Dataset entries:
BEGIN
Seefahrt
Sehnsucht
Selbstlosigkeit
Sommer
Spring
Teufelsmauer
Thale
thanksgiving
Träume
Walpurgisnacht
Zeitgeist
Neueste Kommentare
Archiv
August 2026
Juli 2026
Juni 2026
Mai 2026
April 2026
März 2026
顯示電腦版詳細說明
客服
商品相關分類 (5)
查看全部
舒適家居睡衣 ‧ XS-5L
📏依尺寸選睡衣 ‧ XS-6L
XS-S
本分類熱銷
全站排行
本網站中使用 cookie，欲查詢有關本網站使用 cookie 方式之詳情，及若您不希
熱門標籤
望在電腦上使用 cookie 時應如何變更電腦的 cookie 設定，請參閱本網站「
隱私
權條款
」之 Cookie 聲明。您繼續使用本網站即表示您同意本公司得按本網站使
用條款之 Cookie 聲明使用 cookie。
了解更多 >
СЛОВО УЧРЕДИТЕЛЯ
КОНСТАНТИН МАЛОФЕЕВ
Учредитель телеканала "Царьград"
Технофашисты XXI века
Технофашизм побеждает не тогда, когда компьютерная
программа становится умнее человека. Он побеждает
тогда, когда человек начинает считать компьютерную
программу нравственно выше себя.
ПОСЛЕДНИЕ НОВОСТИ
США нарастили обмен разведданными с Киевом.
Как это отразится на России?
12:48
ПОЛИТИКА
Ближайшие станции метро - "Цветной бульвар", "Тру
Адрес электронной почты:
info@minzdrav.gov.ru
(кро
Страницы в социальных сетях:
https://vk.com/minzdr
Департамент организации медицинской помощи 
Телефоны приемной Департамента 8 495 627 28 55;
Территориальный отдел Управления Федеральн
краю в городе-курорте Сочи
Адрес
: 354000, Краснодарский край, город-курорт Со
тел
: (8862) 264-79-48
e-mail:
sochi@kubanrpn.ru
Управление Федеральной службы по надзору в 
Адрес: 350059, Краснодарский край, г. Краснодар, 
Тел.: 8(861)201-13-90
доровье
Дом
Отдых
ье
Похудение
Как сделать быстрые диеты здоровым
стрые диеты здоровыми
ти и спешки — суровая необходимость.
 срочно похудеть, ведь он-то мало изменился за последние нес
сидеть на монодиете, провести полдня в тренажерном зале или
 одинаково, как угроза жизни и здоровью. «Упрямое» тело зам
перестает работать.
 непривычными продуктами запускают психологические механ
END
Your instructions: Print again the lines of the entries above that fall between the line holding "Ближайшие станции метро" and the line holding "сидеть на монодиете, провести", inclusive, exactly as they stand.

Response for this exercise:
Ближайшие станции метро - "Цветной бульвар", "Тру
Адрес электронной почты:
info@minzdrav.gov.ru
(кро
Страницы в социальных сетях:
https://vk.com/minzdr
Департамент организации медицинской помощи 
Телефоны приемной Департамента 8 495 627 28 55;
Территориальный отдел Управления Федеральн
краю в городе-курорте Сочи
Адрес
: 354000, Краснодарский край, город-курорт Со
тел
: (8862) 264-79-48
e-mail:
sochi@kubanrpn.ru
Управление Федеральной службы по надзору в 
Адрес: 350059, Краснодарский край, г. Краснодар, 
Тел.: 8(861)201-13-90
доровье
Дом
Отдых
ье
Похудение
Как сделать быстрые диеты здоровым
стрые диеты здоровыми
ти и спешки — суровая необходимость.
 срочно похудеть, ведь он-то мало изменился за последние нес
сидеть на монодиете, провести полдня в тренажерном зале или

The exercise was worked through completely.